**WORKING DATA**:
=== Begin Enclosure ===

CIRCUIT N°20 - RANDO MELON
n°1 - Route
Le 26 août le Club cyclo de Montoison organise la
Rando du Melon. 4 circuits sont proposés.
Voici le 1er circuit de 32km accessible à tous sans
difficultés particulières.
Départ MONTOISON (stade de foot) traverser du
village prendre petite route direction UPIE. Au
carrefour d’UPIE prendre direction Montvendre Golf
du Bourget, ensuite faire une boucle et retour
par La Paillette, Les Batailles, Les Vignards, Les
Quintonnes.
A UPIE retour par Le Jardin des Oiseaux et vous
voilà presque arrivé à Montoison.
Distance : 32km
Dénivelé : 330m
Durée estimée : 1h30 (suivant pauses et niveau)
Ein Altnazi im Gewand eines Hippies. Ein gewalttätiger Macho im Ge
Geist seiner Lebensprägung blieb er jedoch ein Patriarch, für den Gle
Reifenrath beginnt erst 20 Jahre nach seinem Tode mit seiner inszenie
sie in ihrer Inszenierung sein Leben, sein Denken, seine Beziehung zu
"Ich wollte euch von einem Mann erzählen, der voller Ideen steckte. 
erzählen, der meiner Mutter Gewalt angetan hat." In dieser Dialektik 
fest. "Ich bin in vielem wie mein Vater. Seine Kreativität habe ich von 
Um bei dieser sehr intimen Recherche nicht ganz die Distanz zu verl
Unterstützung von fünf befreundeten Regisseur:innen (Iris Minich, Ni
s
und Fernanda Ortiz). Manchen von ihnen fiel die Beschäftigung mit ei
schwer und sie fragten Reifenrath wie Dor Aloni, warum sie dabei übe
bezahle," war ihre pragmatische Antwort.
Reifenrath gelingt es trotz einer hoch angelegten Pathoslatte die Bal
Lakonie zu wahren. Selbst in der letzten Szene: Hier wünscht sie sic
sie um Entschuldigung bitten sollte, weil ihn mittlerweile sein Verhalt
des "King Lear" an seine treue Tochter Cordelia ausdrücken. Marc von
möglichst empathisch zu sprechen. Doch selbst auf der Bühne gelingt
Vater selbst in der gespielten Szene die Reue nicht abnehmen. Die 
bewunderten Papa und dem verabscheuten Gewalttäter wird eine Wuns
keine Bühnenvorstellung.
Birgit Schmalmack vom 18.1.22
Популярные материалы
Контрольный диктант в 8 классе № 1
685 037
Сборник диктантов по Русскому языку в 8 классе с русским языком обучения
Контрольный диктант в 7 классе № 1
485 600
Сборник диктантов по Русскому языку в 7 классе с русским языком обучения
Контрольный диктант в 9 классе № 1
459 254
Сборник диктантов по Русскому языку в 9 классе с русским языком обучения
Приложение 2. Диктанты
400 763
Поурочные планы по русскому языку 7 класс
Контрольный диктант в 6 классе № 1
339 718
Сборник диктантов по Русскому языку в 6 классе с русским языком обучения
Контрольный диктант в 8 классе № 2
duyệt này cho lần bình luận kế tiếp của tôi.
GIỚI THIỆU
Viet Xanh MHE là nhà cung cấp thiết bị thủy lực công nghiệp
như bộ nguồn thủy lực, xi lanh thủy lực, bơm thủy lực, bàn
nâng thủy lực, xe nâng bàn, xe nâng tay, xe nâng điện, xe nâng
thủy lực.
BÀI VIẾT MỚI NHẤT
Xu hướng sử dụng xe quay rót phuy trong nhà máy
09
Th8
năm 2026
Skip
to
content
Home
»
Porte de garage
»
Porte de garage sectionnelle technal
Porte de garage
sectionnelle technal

=== End Enclosure ===
=== Begin Enclosure ===

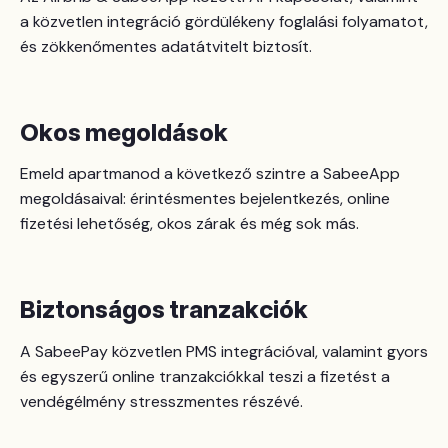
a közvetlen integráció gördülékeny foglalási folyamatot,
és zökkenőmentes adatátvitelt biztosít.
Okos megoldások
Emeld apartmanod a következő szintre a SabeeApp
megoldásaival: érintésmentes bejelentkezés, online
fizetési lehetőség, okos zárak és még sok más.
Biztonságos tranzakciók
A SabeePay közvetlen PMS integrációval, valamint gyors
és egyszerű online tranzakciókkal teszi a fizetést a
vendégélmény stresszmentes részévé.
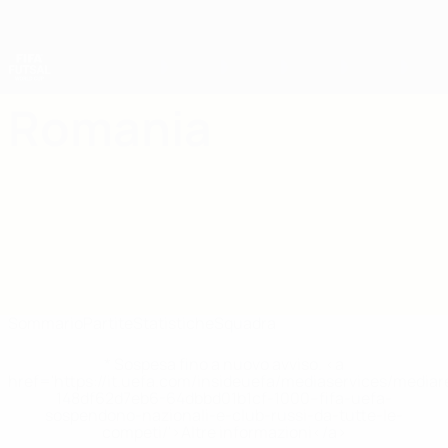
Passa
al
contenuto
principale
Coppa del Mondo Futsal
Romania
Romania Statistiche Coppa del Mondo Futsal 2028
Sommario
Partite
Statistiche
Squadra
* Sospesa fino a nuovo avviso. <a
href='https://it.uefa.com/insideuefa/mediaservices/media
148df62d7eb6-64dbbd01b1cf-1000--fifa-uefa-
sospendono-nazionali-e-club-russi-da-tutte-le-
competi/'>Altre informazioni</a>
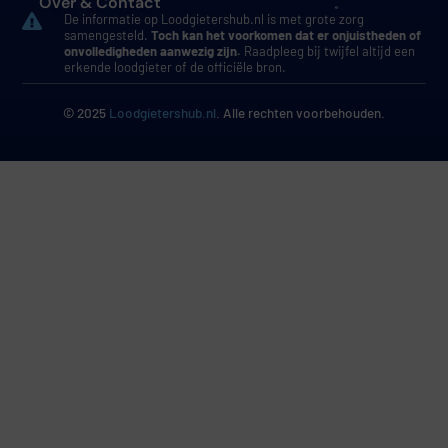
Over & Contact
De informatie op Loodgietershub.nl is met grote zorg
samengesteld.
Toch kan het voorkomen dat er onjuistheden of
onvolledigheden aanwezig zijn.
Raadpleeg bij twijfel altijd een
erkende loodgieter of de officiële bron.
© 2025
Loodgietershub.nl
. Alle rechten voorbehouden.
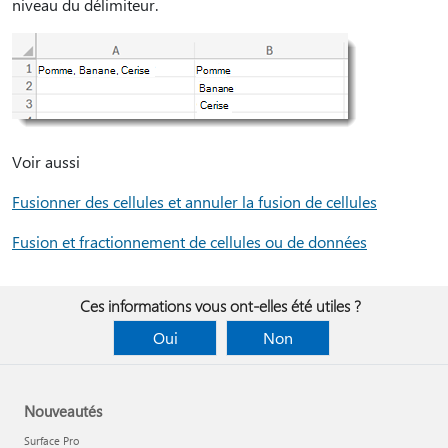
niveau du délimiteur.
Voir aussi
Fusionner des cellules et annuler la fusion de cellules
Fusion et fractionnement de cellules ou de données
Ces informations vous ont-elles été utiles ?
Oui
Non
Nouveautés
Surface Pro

=== End Enclosure ===

**AIM OF THE EXERCISE**: Write out, word for word, everything from the line containing "CIRCUIT N°20 - RANDO MELON" down to the line containing "Durée estimée : 1h30", including both of those lines.

**TASK RESULT**:
CIRCUIT N°20 - RANDO MELON
n°1 - Route
Le 26 août le Club cyclo de Montoison organise la
Rando du Melon. 4 circuits sont proposés.
Voici le 1er circuit de 32km accessible à tous sans
difficultés particulières.
Départ MONTOISON (stade de foot) traverser du
village prendre petite route direction UPIE. Au
carrefour d’UPIE prendre direction Montvendre Golf
du Bourget, ensuite faire une boucle et retour
par La Paillette, Les Batailles, Les Vignards, Les
Quintonnes.
A UPIE retour par Le Jardin des Oiseaux et vous
voilà presque arrivé à Montoison.
Distance : 32km
Dénivelé : 330m
Durée estimée : 1h30 (suivant pauses et niveau)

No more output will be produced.